防疫当局がオミクロン株を警戒する理由…「感染力2~3倍」=韓国報道(画像提供:wowkorea)
防疫当局がオミクロン株を警戒する理由…「感染力2~3倍」=韓国報道(画像提供:wowkorea)
新型コロナウィルスが初めて確認されてから2年が経ち、オミクロン株というさらなる危機が我々の前に迫っている。オミクロン株は2021年12月1日に韓国国内で感染事例が初めて確認されて以来、わずか50日でデルタ株から置き換わって優勢種になる見通しだ。デルタ株より感染力が2~3倍強いオミクロン株が勢力を拡大すれば、1日の感染者数が2万~3万人にまで増える可能性があり、防疫政策の転換が避けられない状況だ。高齢者など重症化率が高い層を中心にPCR検査と治療が行われ、4回目のワクチン接種も推進される。また無症状者・軽症者は在宅治療と抗原検査(自己診断キット)が拡大される予定だ。

抽出データ -
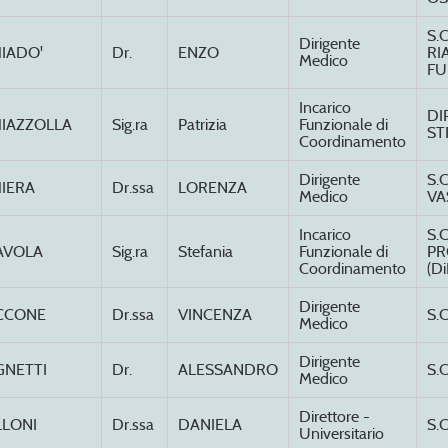
S.
Dirigente
IADO'
Dr.
ENZO
RI
Medico
FU
Incarico
DI
IAZZOLLA
Sig.ra
Patrizia
Funzionale di
ST
Coordinamento
Dirigente
S.
IERA
Dr.ssa
LORENZA
Medico
VA
Incarico
S.
AVOLA
Sig.ra
Stefania
Funzionale di
PR
Coordinamento
(Di
Dirigente
CCONE
Dr.ssa
VINCENZA
S.
Medico
Dirigente
GNETTI
Dr.
ALESSANDRO
S.
Medico
Direttore -
LLONI
Dr.ssa
DANIELA
S.
Universitario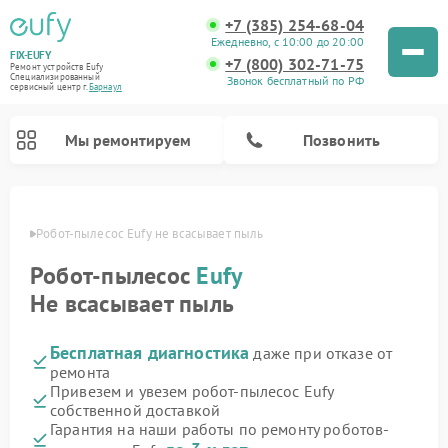
+7 (385) 254-68-04
Ежедневно, с 10:00 до 20:00
FIX-EUFY
+7 (800) 302-71-75
Ремонт устройств Eufy
Специализированный
Звонок бесплатный по РФ
cервисный центр г.
Барнаул
Мы ремонтируем
Позвонить
науле
Робот-пылесос Eufy не всасывает пыль
Робот-пылесос
Eufy
Ремонт вертикальных пылесосов Eufy
Ремонт камер видеонаблюдения Eufy
Не всасывает пыль
Бесплатная диагностика
даже при отказе от
ремонта
Привезем и увезем робот-пылесос Eufy
собственной доставкой
Гарантия на наши работы по ремонту роботов-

課題 -
オミクロン株に関する記事が今後の対応として挙げている措置をすべて列挙してください。

解答例 -
・高齢者など重症化率が高い層を中心としたPCR検査と治療
・4回目のワクチン接種の推進
・無症状者・軽症者の在宅治療の拡大
・無症状者・軽症者の抗原検査(自己診断キット)の拡大